Stored data entries
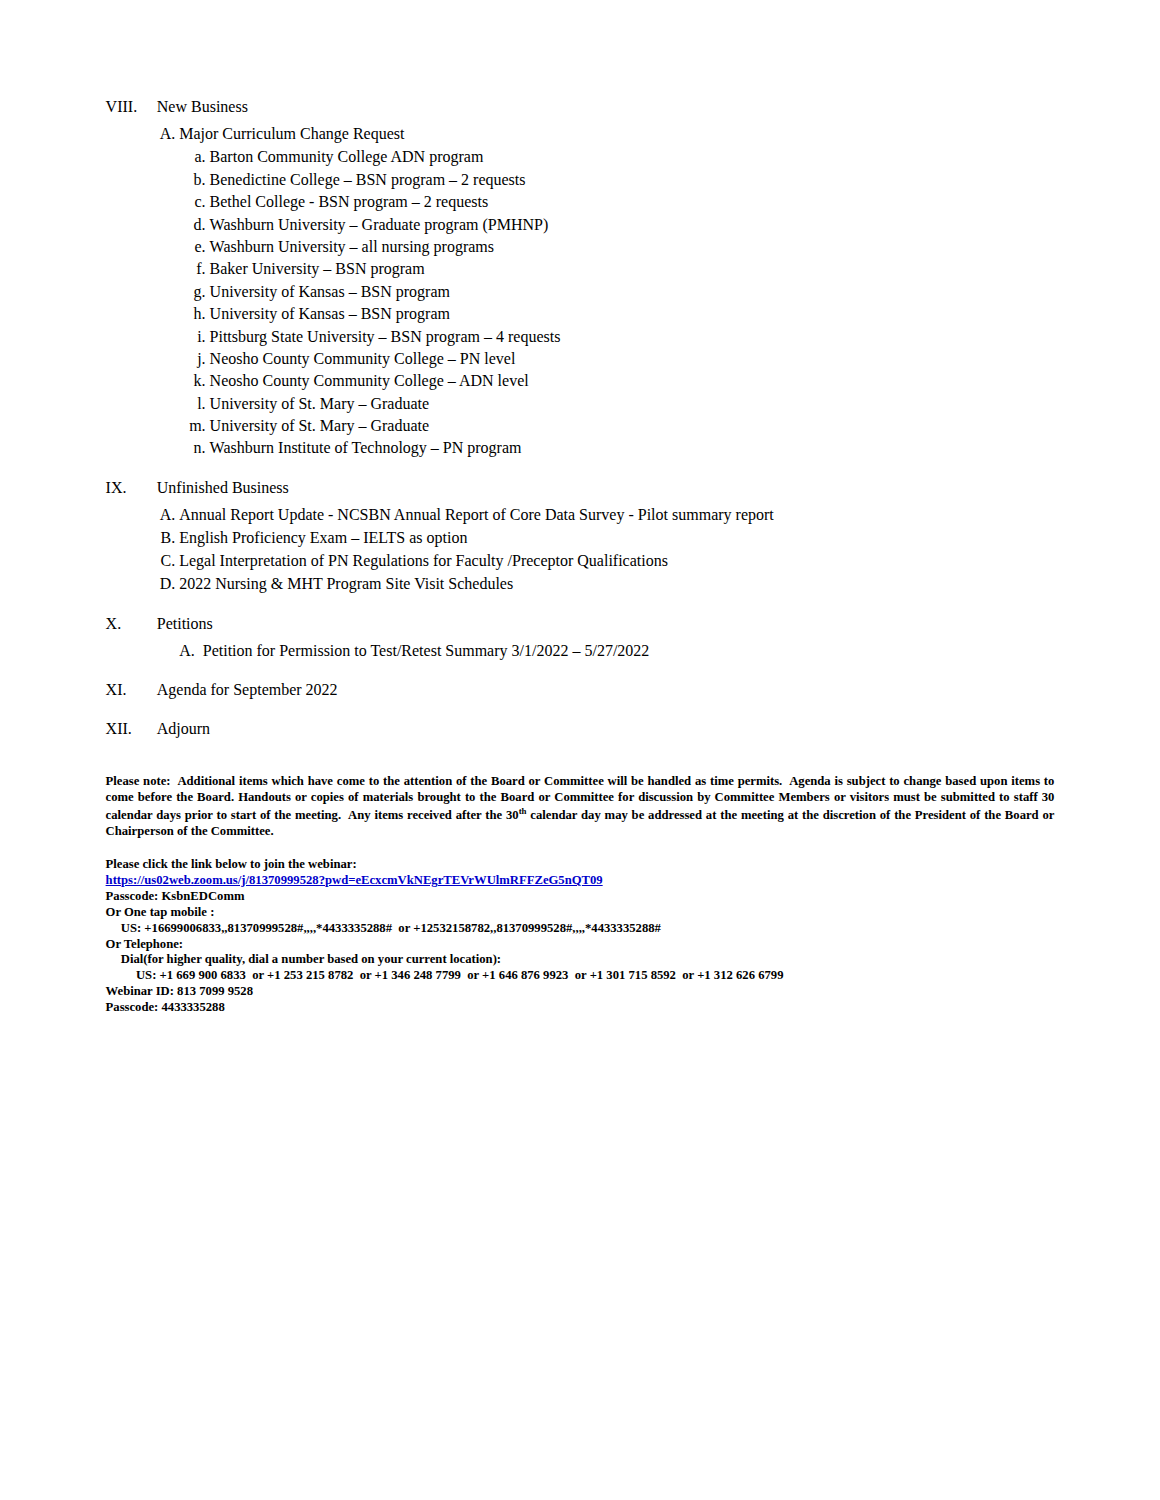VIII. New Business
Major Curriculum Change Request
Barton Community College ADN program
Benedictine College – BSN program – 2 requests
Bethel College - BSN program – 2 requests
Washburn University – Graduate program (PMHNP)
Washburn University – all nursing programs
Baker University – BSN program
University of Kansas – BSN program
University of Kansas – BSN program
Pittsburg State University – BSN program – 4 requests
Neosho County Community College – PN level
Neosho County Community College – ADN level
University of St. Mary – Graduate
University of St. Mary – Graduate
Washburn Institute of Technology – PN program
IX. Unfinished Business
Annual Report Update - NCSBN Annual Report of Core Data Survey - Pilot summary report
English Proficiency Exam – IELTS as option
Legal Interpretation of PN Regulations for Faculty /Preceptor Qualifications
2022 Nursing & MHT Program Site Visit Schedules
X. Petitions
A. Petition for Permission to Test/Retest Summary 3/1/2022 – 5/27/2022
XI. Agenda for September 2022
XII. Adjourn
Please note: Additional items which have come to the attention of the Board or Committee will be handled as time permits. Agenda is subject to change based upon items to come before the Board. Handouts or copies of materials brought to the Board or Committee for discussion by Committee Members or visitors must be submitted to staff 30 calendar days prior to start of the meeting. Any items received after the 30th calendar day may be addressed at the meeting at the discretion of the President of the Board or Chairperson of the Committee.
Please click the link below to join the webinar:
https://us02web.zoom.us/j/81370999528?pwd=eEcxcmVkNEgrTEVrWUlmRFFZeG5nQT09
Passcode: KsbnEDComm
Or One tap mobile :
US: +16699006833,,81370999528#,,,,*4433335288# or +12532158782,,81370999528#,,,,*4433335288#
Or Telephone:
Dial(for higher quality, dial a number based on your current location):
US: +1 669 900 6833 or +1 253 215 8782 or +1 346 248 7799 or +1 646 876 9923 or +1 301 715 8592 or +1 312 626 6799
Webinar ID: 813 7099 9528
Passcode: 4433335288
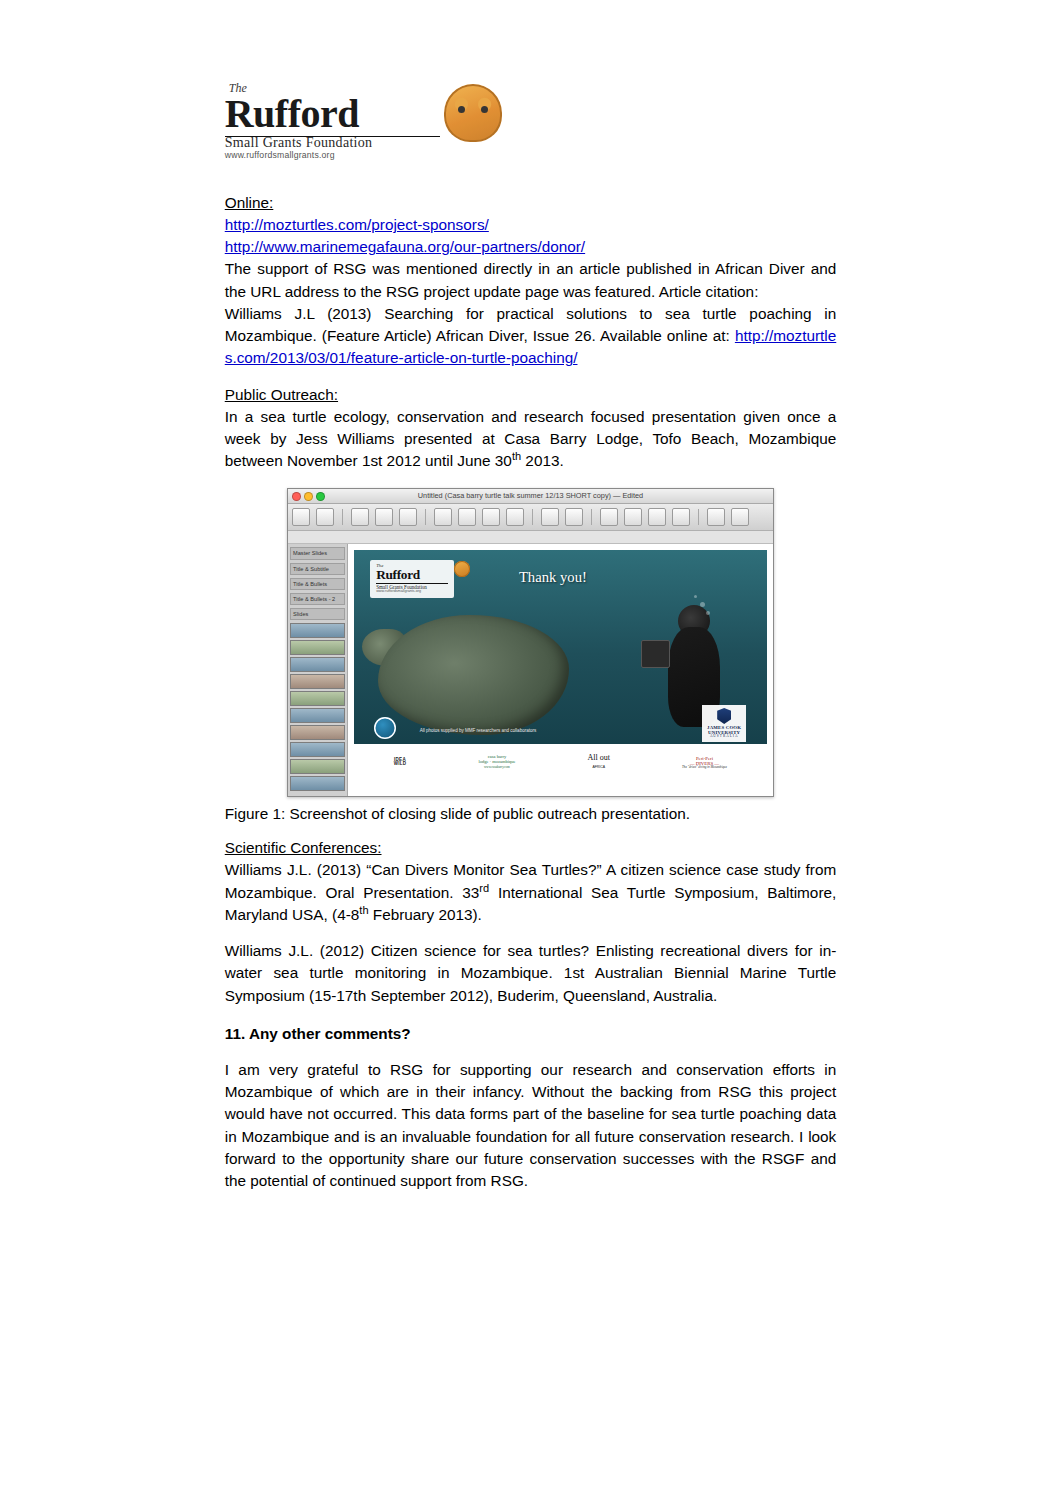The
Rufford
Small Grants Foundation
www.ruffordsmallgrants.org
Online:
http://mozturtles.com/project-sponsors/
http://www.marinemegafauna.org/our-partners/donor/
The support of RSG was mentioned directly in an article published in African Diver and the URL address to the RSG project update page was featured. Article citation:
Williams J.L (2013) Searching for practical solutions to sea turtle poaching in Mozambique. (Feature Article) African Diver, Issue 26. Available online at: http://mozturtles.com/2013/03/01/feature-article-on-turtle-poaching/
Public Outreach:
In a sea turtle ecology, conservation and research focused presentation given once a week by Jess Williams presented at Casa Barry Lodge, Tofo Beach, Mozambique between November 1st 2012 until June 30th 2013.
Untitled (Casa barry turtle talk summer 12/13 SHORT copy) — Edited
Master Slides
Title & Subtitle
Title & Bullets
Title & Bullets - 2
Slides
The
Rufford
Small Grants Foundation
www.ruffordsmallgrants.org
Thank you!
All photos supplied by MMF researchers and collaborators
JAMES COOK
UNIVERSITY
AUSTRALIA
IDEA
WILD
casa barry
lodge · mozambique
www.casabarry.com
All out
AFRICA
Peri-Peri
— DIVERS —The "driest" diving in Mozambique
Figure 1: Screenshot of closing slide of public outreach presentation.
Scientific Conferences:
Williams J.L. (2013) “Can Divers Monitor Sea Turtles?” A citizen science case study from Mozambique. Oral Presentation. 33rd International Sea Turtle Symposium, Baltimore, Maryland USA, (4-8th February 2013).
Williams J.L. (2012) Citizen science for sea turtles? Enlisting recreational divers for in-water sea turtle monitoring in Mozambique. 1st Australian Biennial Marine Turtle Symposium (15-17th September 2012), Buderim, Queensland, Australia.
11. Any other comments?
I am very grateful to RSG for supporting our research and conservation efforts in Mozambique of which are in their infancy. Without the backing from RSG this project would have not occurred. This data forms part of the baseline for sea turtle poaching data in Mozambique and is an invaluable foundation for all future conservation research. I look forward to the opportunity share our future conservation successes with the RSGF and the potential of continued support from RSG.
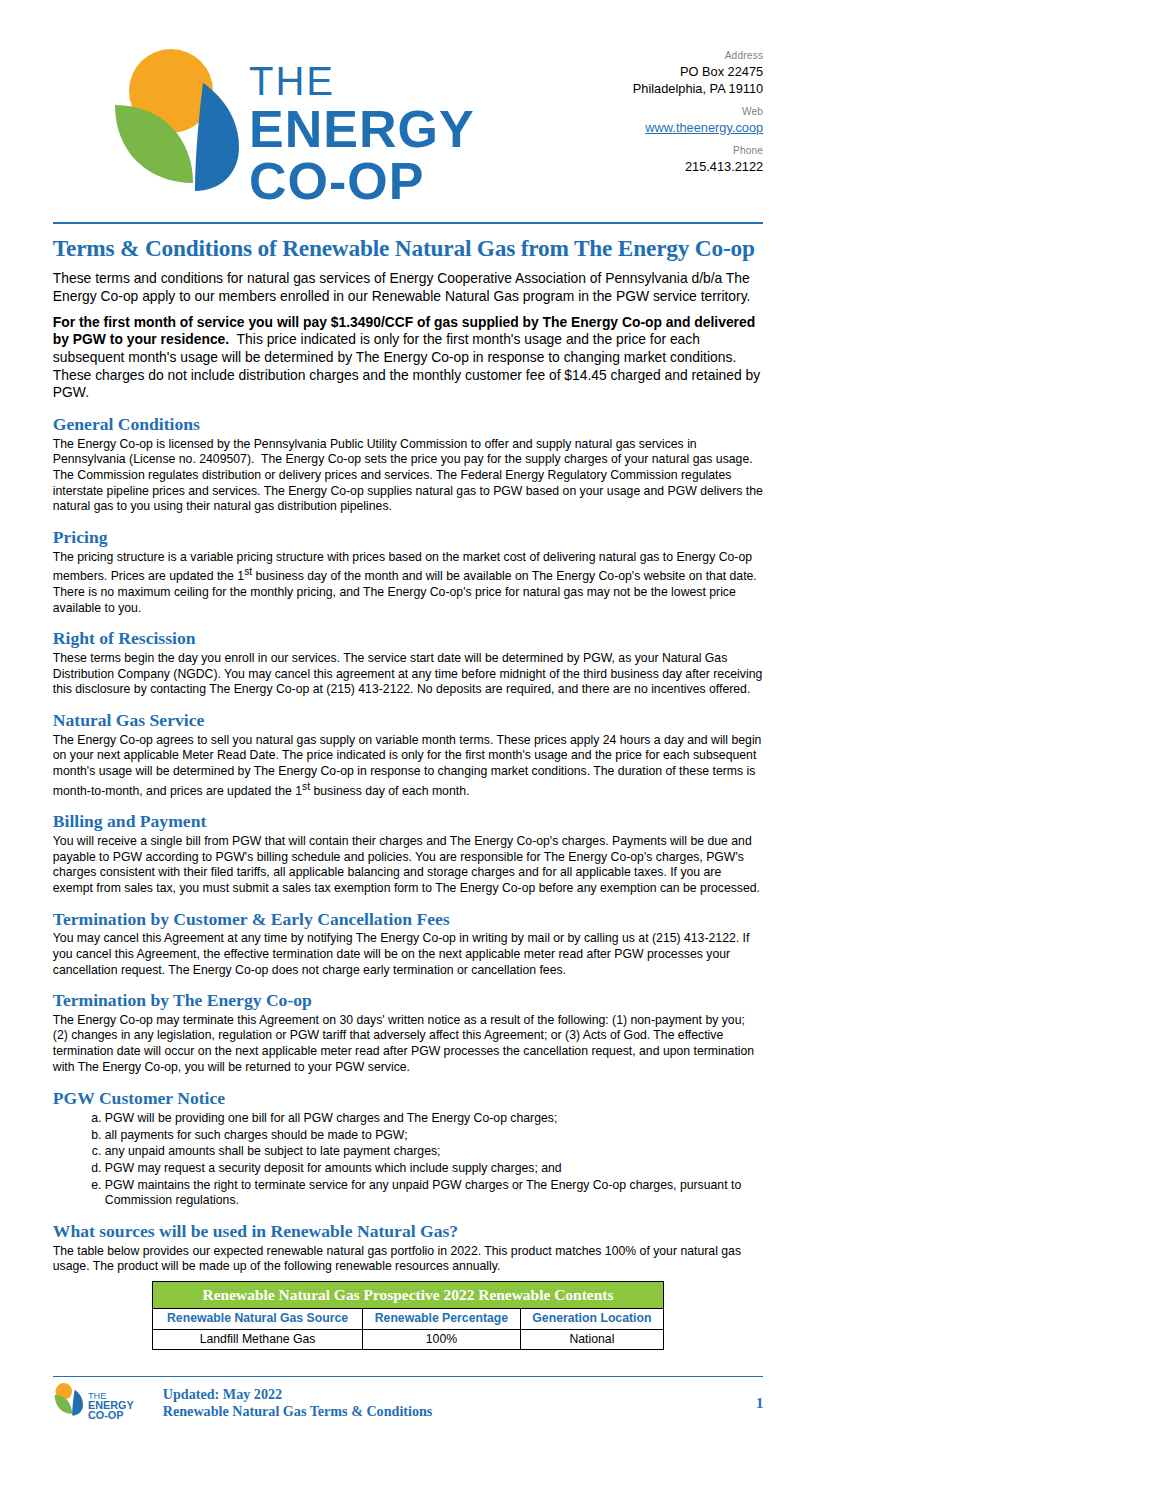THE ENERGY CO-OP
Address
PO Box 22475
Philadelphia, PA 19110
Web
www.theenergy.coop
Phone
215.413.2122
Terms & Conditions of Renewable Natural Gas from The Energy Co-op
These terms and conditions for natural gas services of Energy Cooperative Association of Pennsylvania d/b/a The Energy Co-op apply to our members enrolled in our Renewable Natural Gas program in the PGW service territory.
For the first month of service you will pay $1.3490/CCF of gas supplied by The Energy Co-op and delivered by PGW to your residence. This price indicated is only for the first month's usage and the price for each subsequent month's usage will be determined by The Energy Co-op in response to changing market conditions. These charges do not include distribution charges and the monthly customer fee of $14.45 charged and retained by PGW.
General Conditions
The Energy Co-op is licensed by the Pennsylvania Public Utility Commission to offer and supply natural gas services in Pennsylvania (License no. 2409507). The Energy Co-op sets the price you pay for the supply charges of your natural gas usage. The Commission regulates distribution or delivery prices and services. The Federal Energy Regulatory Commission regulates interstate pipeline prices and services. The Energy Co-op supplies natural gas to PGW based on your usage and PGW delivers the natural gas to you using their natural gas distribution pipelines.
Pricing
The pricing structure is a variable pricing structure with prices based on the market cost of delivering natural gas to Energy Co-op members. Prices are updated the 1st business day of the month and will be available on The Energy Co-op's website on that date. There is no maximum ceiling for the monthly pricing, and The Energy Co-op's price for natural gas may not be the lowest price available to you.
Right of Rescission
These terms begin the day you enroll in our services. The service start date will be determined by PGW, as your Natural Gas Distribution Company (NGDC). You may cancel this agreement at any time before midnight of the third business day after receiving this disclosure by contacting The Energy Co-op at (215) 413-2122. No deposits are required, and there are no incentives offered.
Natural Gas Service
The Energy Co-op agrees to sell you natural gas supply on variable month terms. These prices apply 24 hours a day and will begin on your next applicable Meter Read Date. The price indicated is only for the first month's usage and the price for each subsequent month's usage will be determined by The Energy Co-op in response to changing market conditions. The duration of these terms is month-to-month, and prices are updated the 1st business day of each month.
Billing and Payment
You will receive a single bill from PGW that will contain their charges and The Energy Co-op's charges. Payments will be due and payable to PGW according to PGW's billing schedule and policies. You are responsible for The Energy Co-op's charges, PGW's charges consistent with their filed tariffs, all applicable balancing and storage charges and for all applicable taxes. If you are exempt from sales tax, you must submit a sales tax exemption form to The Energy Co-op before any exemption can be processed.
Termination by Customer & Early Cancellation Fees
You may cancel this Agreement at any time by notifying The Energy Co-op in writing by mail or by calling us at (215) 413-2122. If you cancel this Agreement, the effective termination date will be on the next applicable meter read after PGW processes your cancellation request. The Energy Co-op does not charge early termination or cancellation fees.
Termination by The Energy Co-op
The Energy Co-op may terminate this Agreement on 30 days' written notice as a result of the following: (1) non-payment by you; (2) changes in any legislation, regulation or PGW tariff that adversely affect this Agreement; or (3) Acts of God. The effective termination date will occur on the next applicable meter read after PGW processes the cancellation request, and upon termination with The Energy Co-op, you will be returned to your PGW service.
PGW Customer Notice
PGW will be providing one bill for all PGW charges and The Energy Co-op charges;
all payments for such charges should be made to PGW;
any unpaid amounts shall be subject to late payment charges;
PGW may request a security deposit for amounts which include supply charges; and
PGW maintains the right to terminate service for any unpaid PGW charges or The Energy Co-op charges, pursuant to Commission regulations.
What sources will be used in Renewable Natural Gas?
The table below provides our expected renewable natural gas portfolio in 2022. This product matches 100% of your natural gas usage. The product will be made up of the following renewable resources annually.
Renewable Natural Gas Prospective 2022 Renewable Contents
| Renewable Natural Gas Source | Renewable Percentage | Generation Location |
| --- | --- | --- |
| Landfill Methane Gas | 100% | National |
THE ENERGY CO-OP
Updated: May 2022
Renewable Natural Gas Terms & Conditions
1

▸ Directions for this task
Wherever the string "mozturtles" appears in a line of the records, copy that line.

▸ Task answer
http://mozturtles.com/project-sponsors/
Williams J.L (2013) Searching for practical solutions to sea turtle poaching in Mozambique. (Feature Article) African Diver, Issue 26. Available online at: http://mozturtles.com/2013/03/01/feature-article-on-turtle-poaching/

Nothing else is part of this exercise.